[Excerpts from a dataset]
********************

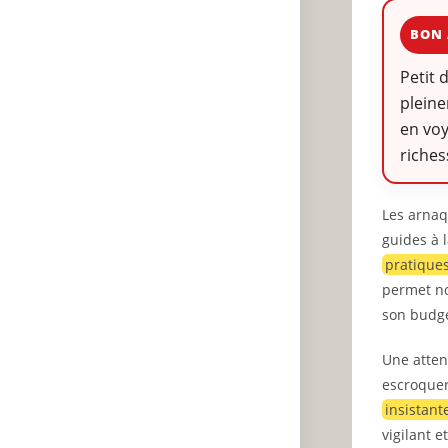
BON 
Petit 
pleine
en voy
riches
Les arnaq
guides à 
pratiques
permet no
son budge
Une atte
escroquer
insistant
vigilant e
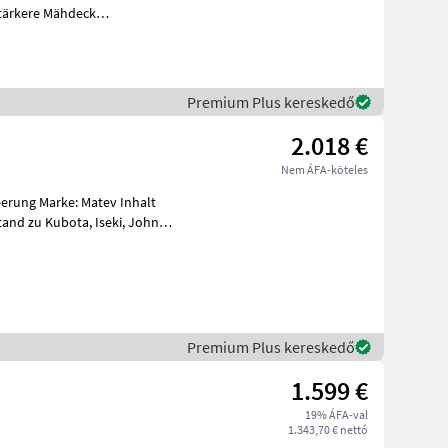
tärkere Mähdeck
Hebemotoren - neue Kettenführungsräder ✅BL
Premium Plus kereskedő
2.018 €
Nem ÁFA-köteles
ev Inhalt
Premium Plus kereskedő
1.599 €
19% ÁFA-val
1.343,70 € nettó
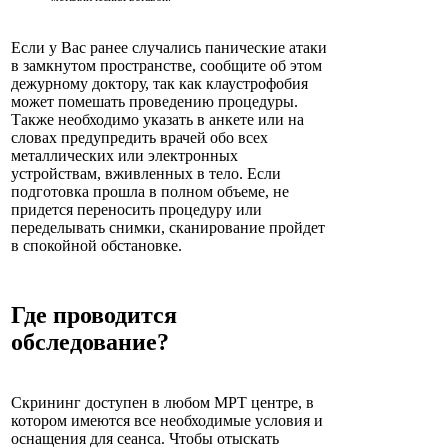
Если у Вас ранее случались панические атаки
в замкнутом пространстве, сообщите об этом
дежурному доктору, так как клаустрофобия
может помешать проведению процедуры.
Также необходимо указать в анкете или на
словах предупредить врачей обо всех
металлических или электронных
устройствам, вживленных в тело. Если
подготовка прошла в полном объеме, не
придется переносить процедуру или
переделывать снимки, сканирование пройдет
в спокойной обстановке.
Где проводится
обследование?
Скрининг доступен в любом МРТ центре, в
котором имеются все необходимые условия и
оснащения для сеанса. Чтобы отыскать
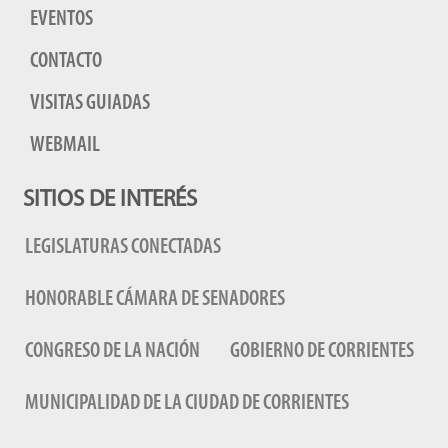
EVENTOS
CONTACTO
VISITAS GUIADAS
WEBMAIL
SITIOS DE INTERÉS
LEGISLATURAS CONECTADAS
HONORABLE CÁMARA DE SENADORES
CONGRESO DE LA NACIÓN
GOBIERNO DE CORRIENTES
MUNICIPALIDAD DE LA CIUDAD DE CORRIENTES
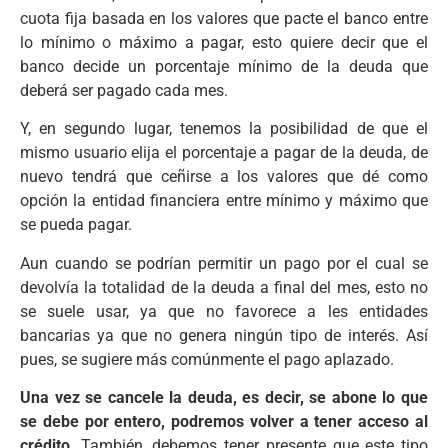
cuota fija basada en los valores que pacte el banco entre
lo mínimo o máximo a pagar, esto quiere decir que el
banco decide un porcentaje mínimo de la deuda que
deberá ser pagado cada mes.
Y, en segundo lugar, tenemos la posibilidad de que el
mismo usuario elija el porcentaje a pagar de la deuda, de
nuevo tendrá que ceñirse a los valores que dé como
opción la entidad financiera entre mínimo y máximo que
se pueda pagar.
Aun cuando se podrían permitir un pago por el cual se
devolvía la totalidad de la deuda a final del mes, esto no
se suele usar, ya que no favorece a les entidades
bancarias ya que no genera ningún tipo de interés. Así
pues, se sugiere más comúnmente el pago aplazado.
Una vez se cancele la deuda, es decir, se abone lo que
se debe por entero, podremos volver a tener acceso al
crédito
. También, debemos tener presente que este tipo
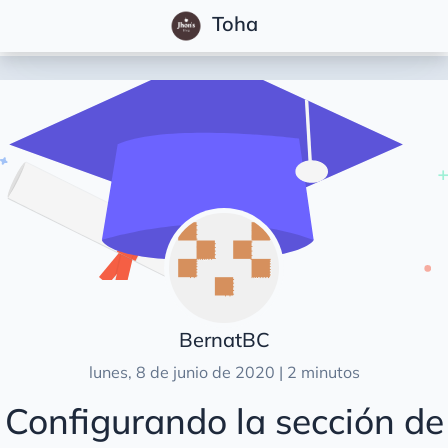
Toha
Posts
Características
Inicio Rápido
Primeros Pasos
Configuración
Parámetros del sitio
Secciones
BernatBC
Sección Sobre mi
lunes, 8 de junio de 2020 | 2 minutos
Sección de Habilidades
Configurando la sección de
Sección de Experiencia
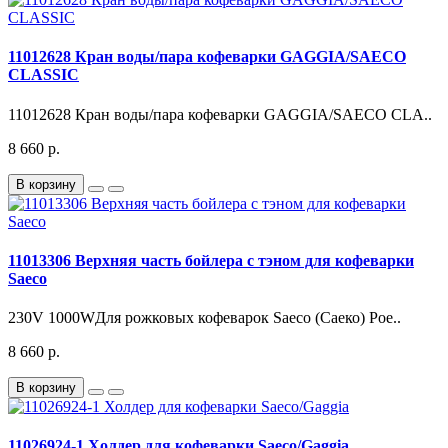
11012628 Кран воды/пара кофеварки GAGGIA/SAECO
CLASSIC
11012628 Кран воды/пара кофеварки GAGGIA/SAECO CLA..
8 660 р.
В корзину
11013306 Верхняя часть бойлера с тэном для кофеварки
Saeco
230V 1000WДля рожковых кофеварок Saeco (Саеко) Poe..
8 660 р.
В корзину
11026924-1 Холдер для кофеварки Saeco/Gaggia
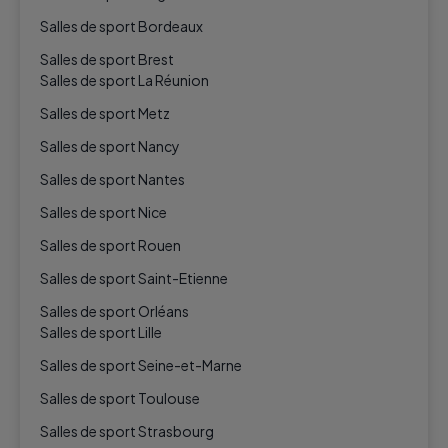
Salles de sport Bordeaux
Salles de sport Brest
Salles de sport La Réunion
Salles de sport Metz
Salles de sport Nancy
Salles de sport Nantes
Salles de sport Nice
Salles de sport Rouen
Salles de sport Saint-Etienne
Salles de sport Orléans
Salles de sport Lille
Salles de sport Seine-et-Marne
Salles de sport Toulouse
Salles de sport Strasbourg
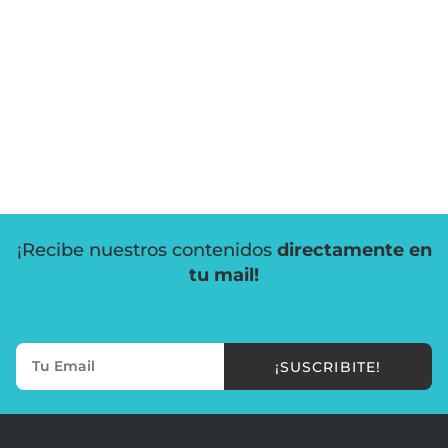
¡Recibe nuestros contenidos
directamente en
tu mail!
¡SUSCRIBITE!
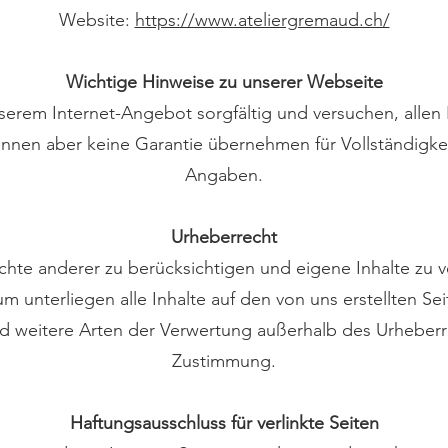
Website:
https://www.ateliergremaud.ch/
Wichtige Hinweise zu unserer Webseite
serem Internet-Angebot sorgfältig und versuchen, allen
nnen aber keine Garantie übernehmen für Vollständigkeit
Angaben.
Urheberrecht
chte anderer zu berücksichtigen und eigene Inhalte zu 
m unterliegen alle Inhalte auf den von uns erstellten S
nd weitere Arten der Verwertung außerhalb des Urheberr
Zustimmung.
Haftungsausschluss für verlinkte Seiten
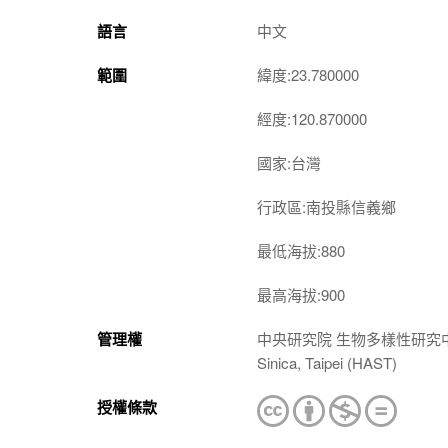
語言
中文
範圍
緯度:23.780000
經度:120.870000
國家:台灣
行政區:南投縣信義鄉
最低海拔:880
最高海拔:900
管理權
中央研究院 生物多樣性研究中心 植物標本館
Sinica, Taipei (HAST)
授權條款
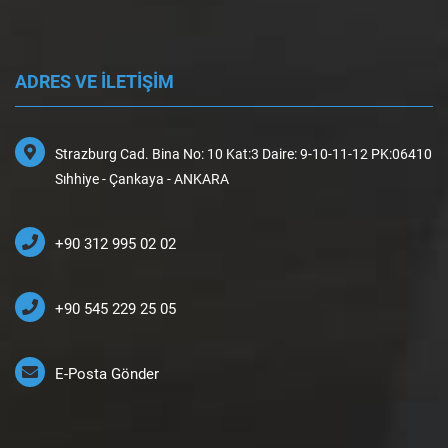
ADRES VE İLETİŞİM
Strazburg Cad. Bina No: 10 Kat:3 Daire: 9-10-11-12 PK:06410
Sıhhiye - Çankaya - ANKARA
+90 312 995 02 02
+90 545 229 25 05
E-Posta Gönder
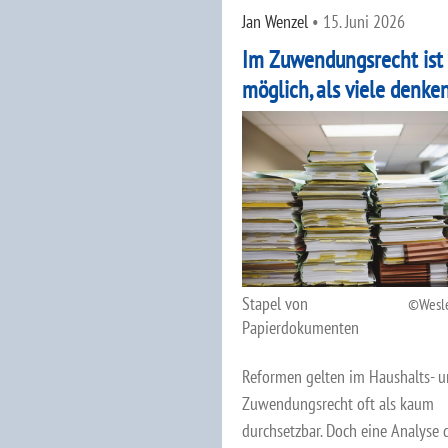
Jan Wenzel
•
15. Juni 2026
Im Zuwendungsrecht ist
möglich, als viele denke
Stapel von
Wesle
Papierdokumenten
Reformen gelten im Haushalts- 
Zuwendungsrecht oft als kaum
durchsetzbar. Doch eine Analyse 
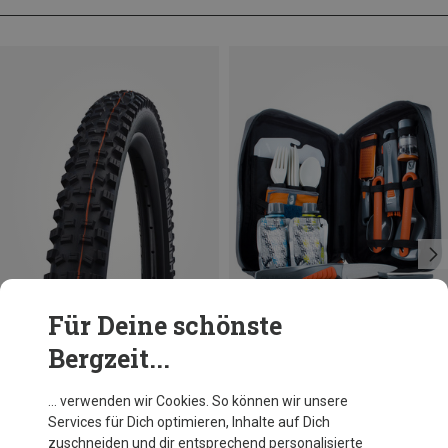
Für Deine schönste
Bergzeit...
Du sparst bis 15%
Du sparst 19%
… verwenden wir Cookies. So können wir unsere
Services für Dich optimieren, Inhalte auf Dich
zuschneiden und dir entsprechend personalisierte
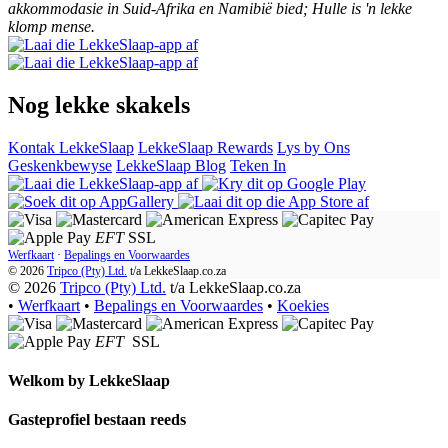
akkommodasie in Suid-Afrika en Namibië bied; Hulle is 'n lekke
klomp mense.
Nog lekke skakels
Kontak LekkeSlaap
LekkeSlaap Rewards
Lys by Ons
Geskenkbewyse
LekkeSlaap Blog
Teken In
EFT
SSL
Werfkaart
·
Bepalings en Voorwaardes
© 2026
Tripco (Pty) Ltd.
t/a
LekkeSlaap.co.za
© 2026
Tripco (Pty) Ltd.
t/a LekkeSlaap.co.za
•
Werfkaart
•
Bepalings en Voorwaardes
•
Koekies
EFT
SSL
Welkom by
LekkeSlaap
Gasteprofiel bestaan ​​reeds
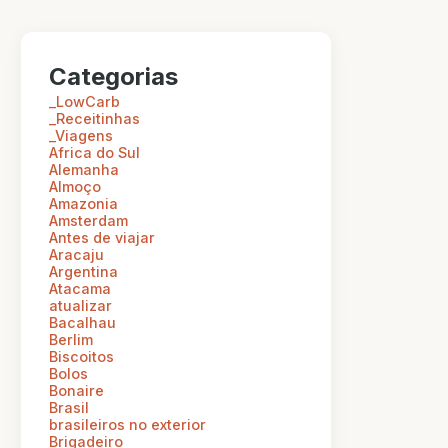
Categorias
_LowCarb
_Receitinhas
_Viagens
Africa do Sul
Alemanha
Almoço
Amazonia
Amsterdam
Antes de viajar
Aracaju
Argentina
Atacama
atualizar
Bacalhau
Berlim
Biscoitos
Bolos
Bonaire
Brasil
brasileiros no exterior
Brigadeiro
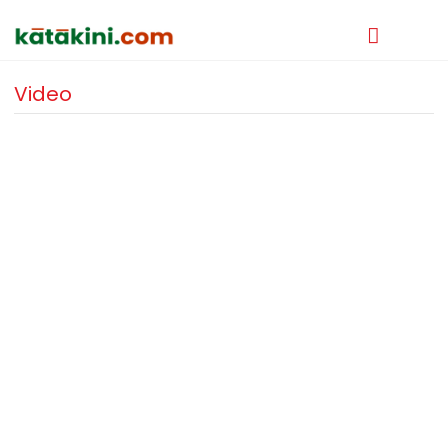
Video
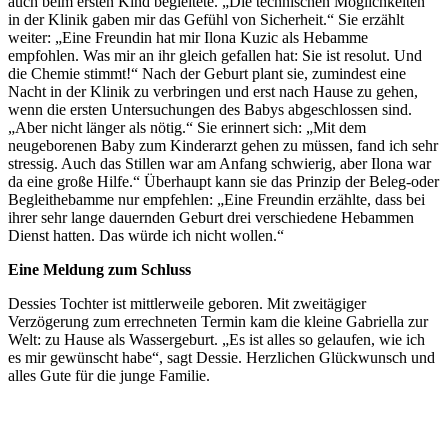
auch beim ersten Kind begleitete. „Die technischen Möglichkeiten
in der Klinik gaben mir das Gefühl von Sicherheit.“ Sie erzählt
weiter: „Eine Freundin hat mir Ilona Kuzic als Hebamme
empfohlen. Was mir an ihr gleich gefallen hat: Sie ist resolut. Und
die Chemie stimmt!“ Nach der Geburt plant sie, zumindest eine
Nacht in der Klinik zu verbringen und erst nach Hause zu gehen,
wenn die ersten Untersuchungen des Babys abgeschlossen sind.
„Aber nicht länger als nötig.“ Sie erinnert sich: „Mit dem
neugeborenen Baby zum Kinderarzt gehen zu müssen, fand ich sehr
stressig. Auch das Stillen war am Anfang schwierig, aber Ilona war
da eine große Hilfe.“ Überhaupt kann sie das Prinzip der Beleg-oder
Begleithebamme nur empfehlen: „Eine Freundin erzählte, dass bei
ihrer sehr lange dauernden Geburt drei verschiedene Hebammen
Dienst hatten. Das würde ich nicht wollen.“
Eine Meldung zum Schluss
Dessies Tochter ist mittlerweile geboren. Mit zweitägiger
Verzögerung zum errechneten Termin kam die kleine Gabriella zur
Welt: zu Hause als Wassergeburt. „Es ist alles so gelaufen, wie ich
es mir gewünscht habe“, sagt Dessie. Herzlichen Glückwunsch und
alles Gute für die junge Familie.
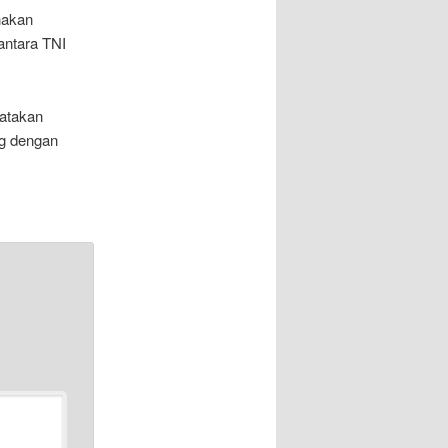
nakan
antara TNI
atakan
og dengan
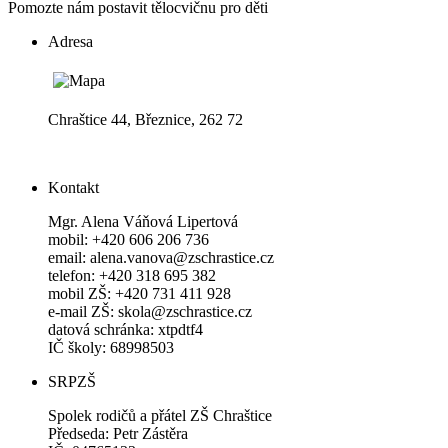
Pomozte nám postavit tělocvičnu pro děti
Adresa
Chraštice 44, Březnice, 262 72
Kontakt
Mgr. Alena Váňová Lipertová
mobil: +420 606 206 736
email: alena.vanova@zschrastice.cz
telefon: +420 318 695 382
mobil ZŠ: +420 731 411 928
e-mail ZŠ: skola@zschrastice.cz
datová schránka: xtpdtf4
IČ školy: 68998503
SRPZŠ
Spolek rodičů a přátel ZŠ Chraštice
Předseda: Petr Zástěra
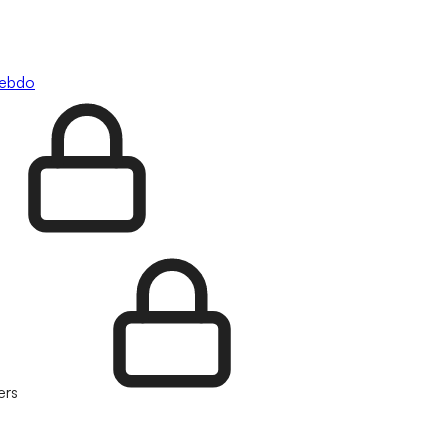
hebdo
ers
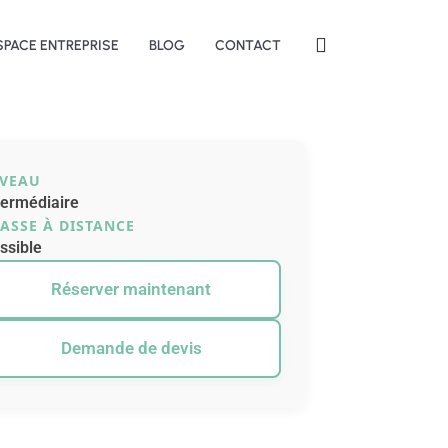
SPACE ENTREPRISE
BLOG
CONTACT
IVEAU
termédiaire
ASSE À DISTANCE
ssible
Réserver maintenant
Demande de devis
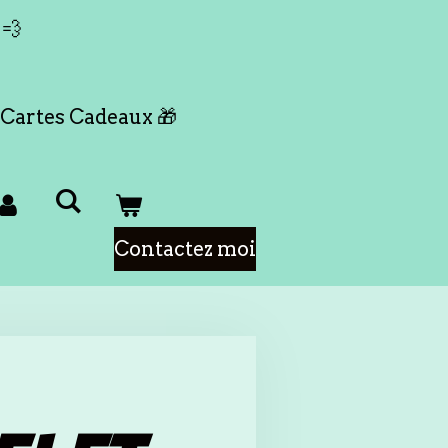
 💨
Cartes Cadeaux 🎁
Contactez moi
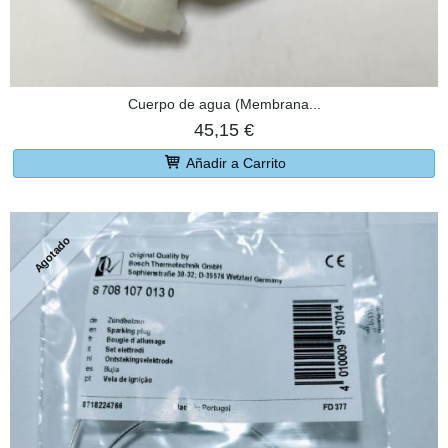
Cuerpo de agua (Membrana...
45,15 €
Añadir a Carrito
Agotado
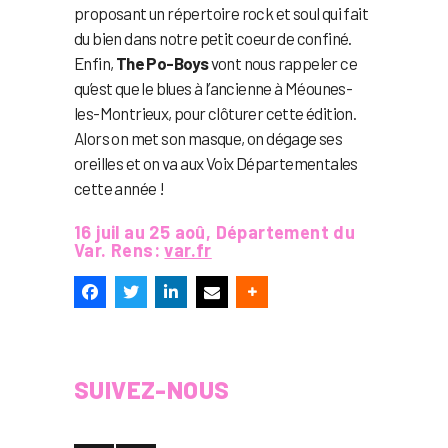
proposant un répertoire rock et soul qui fait
du bien dans notre petit coeur de confiné.
Enfin,
The Po-Boys
vont nous rappeler ce
qu’est que le blues à l’ancienne à Méounes-
les-Montrieux, pour clôturer cette édition.
Alors on met son masque, on dégage ses
oreilles et on va aux Voix Départementales
cette année !
16 juil au 25 aoû, Département du
Var. Rens:
var.fr
SUIVEZ-NOUS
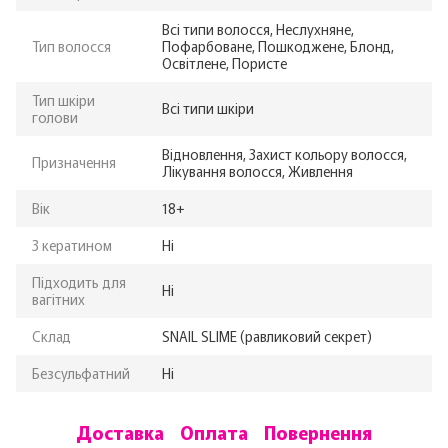
Всі типи волосся, Неслухняне,
Тип волосся
Пофарбоване, Пошкоджене, Блонд,
Освітлене, Пористе
Тип шкіри
Всі типи шкіри
голови
Відновлення, Захист кольору волосся,
Призначення
Лікування волосся, Живлення
Вік
18+
З кератином
Ні
Підходить для
Ні
вагітних
Склад
SNAIL SLIME (равликовий секрет)
Безсульфатний
Ні
Доставка
Оплата
Повернення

********************

-- What the exercise asks --
Output the records above as they stand, from the first line to the line with "1.343,70 € nettó", inclusive, and exclude the pictures.

-- Solution to this exercise --
BON 
Petit 
pleine
en voy
riches
Les arnaq
guides à 
pratiques
permet no
son budge
Une atte
escroquer
insistant
vigilant e
tärkere Mähdeck
Hebemotoren - neue Kettenführungsräder ✅BL
Premium Plus kereskedő
2.018 €
Nem ÁFA-köteles
ev Inhalt
Premium Plus kereskedő
1.599 €
19% ÁFA-val
1.343,70 € nettó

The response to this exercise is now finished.